Shown Below Are The Fourteen British Monarchs Who Have Reigned For Twenty Five Years Or More
1 - Britain’s longest reigning monarch was Hanoverian queen, Victoria, who ruled not only Britain, but the British Empire, during her mammoth reign from 1837 to 1901, making her sixty three year reign both an English and British record breaker.
2 - In second place we have House of Windsor queen, Elisabeth II, who began her reign in 1952 and celebrated her diamond jubilee of sixty years in 2012.
Queen Elisabeth officially became queen in February 1952 and was crowned in June 1953.
3 - In third place is Hanoverian king, George III, who ruled from 1760 until 1820 with a reign of just over 59 years, making him Britain's longest reigning king.
However, due to both mental and physical illness, the last ten years of his monarchy was overseen by his son the Prince Regent.
4 - In fourth place we have Plantagenet king, Henry III, who ruled England for a staggering fifty six years, having come to the throne at the age of just ten years old. His reign was from 1216 to 1272.
5 - In fifth place is another Plantagenet king, Edward III, who attained his golden jubilee with his fifty year reign between 1327 and 1377. He too began his reign as a boy king, coming to the throne at the age of just fourteen.
6 - In sixth place we have Tudor queen Elisabeth I, England’s last Tudor monarch and most influential ruler in British royal history. Her forty five year reign spanned the years from 1558 to 1603.
The inclusion of Elisabeth I on this list, means that three of the country’s six official queen regnants have attained rules of over forty five years.
7 - In seventh place we have Lancastrian king, Henry VI, whose thirty nine year rule between 1422 and 1471, began when he was just nine months old, making him England’s youngest ever monarch.
8 - The eighth longest reigning monarch is all time favourite royal bad boy, Tudor king Henry VIII, whose imfamous thirty eight year rule spanned the years between 1509 and 1547.
9 - Norman king, Henry I, was the eighth born child of William the Conqueror and as such was never born to be king, but circumstances decreed that Henry should be king, and he ended up ruling England for thirty five years between 1100 and 1135.
10 - Plantagenet king, Henry II, was the son of Empress Matilda, who should have been Queen of England but was usurped by her cousin Stephen of Bloise, an act which caused a nineteen year historical period known as the Anarchy.
Henry’s rightful place on the throne during his thirty five year reign from 1154 until 1189 put an end to that awful period of English history and ensured that never again would a queen be denied her rightful place upon the English throne.
11 - King Edward I was another Plantagenet king who attained thirty five years on the throne. He is the king most remembered for erecting the twelve wooden, Eleanor Crosses, in memory of his beloved wife and Queen Consort, Eleanor of Castille, which were located along the route that her body was transported back to London for burial after her death in Lincoln in 1290.
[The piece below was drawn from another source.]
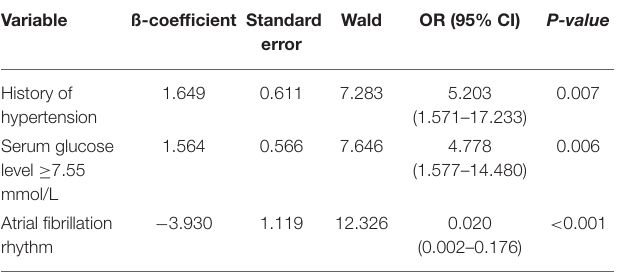
Frontiers in Neurology |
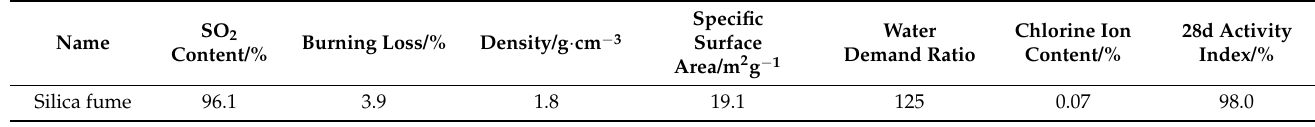
Table 2. Physical properties of silica fume.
Edward’s reign spanned the years between 1272 and 1307.
12 - Hanoverian king, George II, was the last British king to be born on foreign soil and renowned for being the last British king to take an army into battle during his thirty three year reign between 1727 and 1760.
13 - Windsorian king, George V, was never meant to be king at all, but became heir apparent after the sudden death of his elder brother Albert. Subsequently George V went on to reign for twenty six years between the years of 1910 and 1936, an era which included the period during the first World War.
14 - Last but not least, and the only Stuart monarch to make it onto this list, is King Charles II, who managed to chalk up a quarter of a century with his twenty five year reign of Great Britain and Ireland between the years of 1660 and 1685, although he had officially been king since 1649, the year which marked the height of the English Civil War (1649 – 1660) and culminated in England being ruled by a de – facto council of state headed by Oliver Cromwell.
Upon Cromwell's death in 1658, Charles made plans to return from exile abroad and resume his rightful place upon the throne of Britain, an act which resulted in the British period of history known as the Restoration of the Monarchy.